╭──
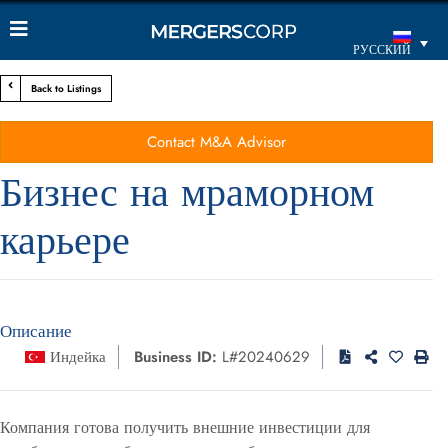
РУССКИЙ
Back to Listings
Contact M&A Advisor
Бизнес на мраморном
карьере
Описание
Индейка
Business ID:
L#20240629
Компания готова получить внешние инвестиции для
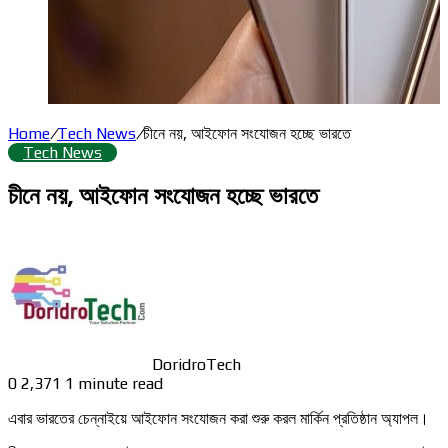
Home
/
Tech News
/
চীনে নয়, আইফোন সংযোজন হচ্ছে ভারতে
Tech News
চীনে নয়, আইফোন সংযোজন হচ্ছে ভারতে
DoridroTech
0
2,371
1 minute read
এবার ভারতের চেন্নাইয়ে আইফোন সংযোজন করা শুরু করল মার্কিন প্রতিষ্ঠান অ্যাপল।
╰──
[Exercise requirements] Return all the text lines from the data above word for word, without the pictures.

[Solution]
РУССКИЙ
Back to Listings
Contact M&A Advisor
Бизнес на мраморном
карьере
Описание
Индейка
Business ID:
L#20240629
Компания готова получить внешние инвестиции для
Home
/
Tech News
/
চীনে নয়, আইফোন সংযোজন হচ্ছে ভারতে
Tech News
চীনে নয়, আইফোন সংযোজন হচ্ছে ভারতে
DoridroTech
0
2,371
1 minute read
এবার ভারতের চেন্নাইয়ে আইফোন সংযোজন করা শুরু করল মার্কিন প্রতিষ্ঠান অ্যাপল।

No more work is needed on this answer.